The inappropriateness of the Poisson distribution for forecasting has long been recognised by many, and collective risk algorithms (Panjer (1908), Heckman & Meyers (1983)) have been developed that work just as well with other frequency distributions, in particular the Negative Binomial. However, to calibrate a Negative Binomial model requires two parameters, equivalent to specifying both mean and variance. The author believes that one reason for the prevalence of Poisson models is lack of knowledge about how to objectively quantify the variance as well as the mean. This paper aims to contribute in this area.
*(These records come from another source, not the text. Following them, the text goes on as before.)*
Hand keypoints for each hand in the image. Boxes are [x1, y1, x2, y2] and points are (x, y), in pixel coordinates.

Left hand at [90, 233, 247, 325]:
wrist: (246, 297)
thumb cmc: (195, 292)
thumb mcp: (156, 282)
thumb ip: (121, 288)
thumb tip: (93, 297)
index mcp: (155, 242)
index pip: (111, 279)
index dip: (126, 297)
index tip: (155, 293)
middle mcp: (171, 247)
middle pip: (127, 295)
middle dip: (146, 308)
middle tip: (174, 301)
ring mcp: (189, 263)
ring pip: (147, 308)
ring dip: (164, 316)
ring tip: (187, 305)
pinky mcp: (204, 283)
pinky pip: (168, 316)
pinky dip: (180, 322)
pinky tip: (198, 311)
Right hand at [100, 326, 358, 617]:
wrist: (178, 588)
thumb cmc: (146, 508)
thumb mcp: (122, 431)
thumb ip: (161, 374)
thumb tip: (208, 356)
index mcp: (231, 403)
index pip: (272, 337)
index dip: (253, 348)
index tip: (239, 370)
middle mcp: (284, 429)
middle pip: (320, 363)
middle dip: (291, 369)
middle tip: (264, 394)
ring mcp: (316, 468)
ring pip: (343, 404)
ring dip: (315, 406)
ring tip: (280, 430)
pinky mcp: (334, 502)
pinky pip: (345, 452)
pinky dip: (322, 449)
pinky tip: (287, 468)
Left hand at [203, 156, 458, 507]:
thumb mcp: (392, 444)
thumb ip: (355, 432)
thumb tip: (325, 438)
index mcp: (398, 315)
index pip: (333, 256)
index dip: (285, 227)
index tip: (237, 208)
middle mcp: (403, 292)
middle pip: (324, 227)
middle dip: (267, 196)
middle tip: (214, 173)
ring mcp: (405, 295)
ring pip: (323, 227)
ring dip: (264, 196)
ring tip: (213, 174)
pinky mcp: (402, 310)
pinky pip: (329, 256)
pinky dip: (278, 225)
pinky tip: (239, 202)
The main reasons why the variance should exceed the expected number of claims are identified as parameter estimation error, heterogeneity, contagion, and future exposure uncertainty. While all these factors have long been recognised by some practitioners, this paper provides a framework for their systematic analysis and quantification. A mathematical model is developed in which these concepts are precisely defined, and statistical methods are developed for the quantification of these factors from claim frequency data. The model also shows how these factors interact to produce the overall variance forecasts.
It is not claimed that the particular form of model presented will be appropriate in all circumstances, but where necessary, modifications will often be possible within the general framework presented here.
Keywords: Bayesian forecasting, claim frequency, collective risk model, contagion, heterogeneity, maximum likelihood estimation, negative binomial distribution, parameter uncertainty, Poisson distribution, risk loading.